Tarefa 1> Transcreva fielmente as linhas das entradas, desde o início destas até à linha que contém "Ouahigouya. C’est en", inclusive.
══ Excerto da página
Temos que preparar as condições para que os nossos irmãos entrem directa e conscientemente na rota da abolição definitiva da exploração, mas não podemos convidá-los a entrar se nós próprios somos cúmplices nessa exploração. Se nos perguntarem quais são os métodos para fixar preços equitativos, não poderíamos responder; não conhecemos a magnitude prática desta questão, só sabemos que, depois de discussões políticas, a União Soviética e Cuba assinaram acordos avantajosos para nós, através dos quais venderemos até cinco milhões de toneladas a preços fixos aos normais no chamado mercado livre do açúcar. A República da China também mantém esses preços de compra.
Isto é somente um antecedente, a tarefa real consiste em fixar preços que permitam o desenvolvimento. Uma grande mudança de concepção consistirá em mudar a ordem das relações internacionais; não se deve ser o Comércio Exterior a fixar a política, mas ao contrário, aquele deve estar subordinado a uma política fraternal para os povos.
Analisaremos rapidamente o problema dos créditos a longo prazo para desenvolver indústrias básicas. Frequentemente deparamos com países beneficiários que se apressam a fundar as bases industriais desproporcionadamente com a sua capacidade actual, cujos produtos não se consumirão no território e cujas reservas se comprometerão com o esforço. A nossa forma de pensar é que os investimentos dos países socialistas no seu próprio território pesam directamente no orçamento estatal e não se recuperam a não ser através da utilização dos produtos no processo completo da sua elaboração, até chegar aos últimos extremos da manufactura. A nossa proposta é que se pense na possibilidade de realizar investimentos deste tipo nos países subdesenvolvidos.
════
══ Dados fornecidos
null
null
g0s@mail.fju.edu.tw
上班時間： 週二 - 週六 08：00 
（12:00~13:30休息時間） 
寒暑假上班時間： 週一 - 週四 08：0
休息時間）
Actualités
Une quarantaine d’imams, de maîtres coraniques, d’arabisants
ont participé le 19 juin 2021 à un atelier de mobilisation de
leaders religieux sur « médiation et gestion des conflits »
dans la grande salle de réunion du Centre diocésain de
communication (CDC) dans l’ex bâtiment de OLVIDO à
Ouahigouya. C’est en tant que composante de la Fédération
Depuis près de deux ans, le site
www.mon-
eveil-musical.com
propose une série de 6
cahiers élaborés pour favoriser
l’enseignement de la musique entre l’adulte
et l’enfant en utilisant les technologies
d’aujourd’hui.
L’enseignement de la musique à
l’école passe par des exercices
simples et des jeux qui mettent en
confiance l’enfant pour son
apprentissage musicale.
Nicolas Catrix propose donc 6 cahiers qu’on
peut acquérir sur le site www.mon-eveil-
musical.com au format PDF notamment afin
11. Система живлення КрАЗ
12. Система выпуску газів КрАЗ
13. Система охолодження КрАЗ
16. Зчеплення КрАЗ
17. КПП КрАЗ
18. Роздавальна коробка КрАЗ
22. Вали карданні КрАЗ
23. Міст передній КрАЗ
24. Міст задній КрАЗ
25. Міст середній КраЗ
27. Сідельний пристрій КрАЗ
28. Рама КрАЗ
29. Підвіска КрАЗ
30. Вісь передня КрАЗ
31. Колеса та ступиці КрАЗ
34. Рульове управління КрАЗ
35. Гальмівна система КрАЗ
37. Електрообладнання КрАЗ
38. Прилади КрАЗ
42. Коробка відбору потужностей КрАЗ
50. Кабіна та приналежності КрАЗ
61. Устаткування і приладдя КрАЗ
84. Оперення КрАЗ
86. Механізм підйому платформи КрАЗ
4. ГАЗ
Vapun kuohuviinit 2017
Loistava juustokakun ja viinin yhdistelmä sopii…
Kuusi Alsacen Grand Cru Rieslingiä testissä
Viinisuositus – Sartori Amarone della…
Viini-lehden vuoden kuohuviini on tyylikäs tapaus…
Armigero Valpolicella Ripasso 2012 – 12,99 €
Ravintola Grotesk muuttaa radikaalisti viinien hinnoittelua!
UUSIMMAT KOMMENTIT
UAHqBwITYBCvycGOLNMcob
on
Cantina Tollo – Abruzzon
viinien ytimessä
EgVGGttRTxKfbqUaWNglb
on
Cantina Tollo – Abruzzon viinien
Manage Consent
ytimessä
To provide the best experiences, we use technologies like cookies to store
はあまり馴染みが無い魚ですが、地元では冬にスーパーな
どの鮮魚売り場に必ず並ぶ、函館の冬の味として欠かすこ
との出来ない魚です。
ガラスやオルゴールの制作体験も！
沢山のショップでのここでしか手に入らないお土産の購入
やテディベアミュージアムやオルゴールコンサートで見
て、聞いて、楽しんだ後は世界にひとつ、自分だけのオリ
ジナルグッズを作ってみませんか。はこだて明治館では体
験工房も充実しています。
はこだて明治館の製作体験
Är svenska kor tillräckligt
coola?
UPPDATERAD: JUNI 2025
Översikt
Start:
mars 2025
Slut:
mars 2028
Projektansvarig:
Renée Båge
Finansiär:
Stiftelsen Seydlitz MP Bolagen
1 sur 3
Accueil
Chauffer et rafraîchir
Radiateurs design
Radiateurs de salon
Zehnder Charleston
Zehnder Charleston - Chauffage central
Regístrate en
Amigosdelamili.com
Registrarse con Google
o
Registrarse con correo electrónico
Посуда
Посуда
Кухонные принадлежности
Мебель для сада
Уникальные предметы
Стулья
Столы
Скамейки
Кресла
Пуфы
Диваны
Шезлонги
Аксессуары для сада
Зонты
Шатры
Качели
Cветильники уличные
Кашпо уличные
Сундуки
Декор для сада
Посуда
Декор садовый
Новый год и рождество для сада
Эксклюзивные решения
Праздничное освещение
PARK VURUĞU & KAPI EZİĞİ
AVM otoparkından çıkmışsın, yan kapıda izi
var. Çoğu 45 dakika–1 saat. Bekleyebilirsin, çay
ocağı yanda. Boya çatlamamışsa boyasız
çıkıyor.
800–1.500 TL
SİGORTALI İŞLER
════
Tarefa 2> Reproduza palavra por palavra a passagem do excerto da página compreendida entre "Isto é somente" e "para os povos.", inclusive.

Resultado 1>
null
null
g0s@mail.fju.edu.tw
上班時間： 週二 - 週六 08：00 
（12:00~13:30休息時間） 
寒暑假上班時間： 週一 - 週四 08：0
休息時間）
Actualités
Une quarantaine d’imams, de maîtres coraniques, d’arabisants
ont participé le 19 juin 2021 à un atelier de mobilisation de
leaders religieux sur « médiation et gestion des conflits »
dans la grande salle de réunion du Centre diocésain de
communication (CDC) dans l’ex bâtiment de OLVIDO à
Ouahigouya. C’est en tant que composante de la Fédération

Resultado 2>
Isto é somente um antecedente, a tarefa real consiste em fixar preços que permitam o desenvolvimento. Uma grande mudança de concepção consistirá em mudar a ordem das relações internacionais; não se deve ser o Comércio Exterior a fixar a política, mas ao contrário, aquele deve estar subordinado a uma política fraternal para os povos.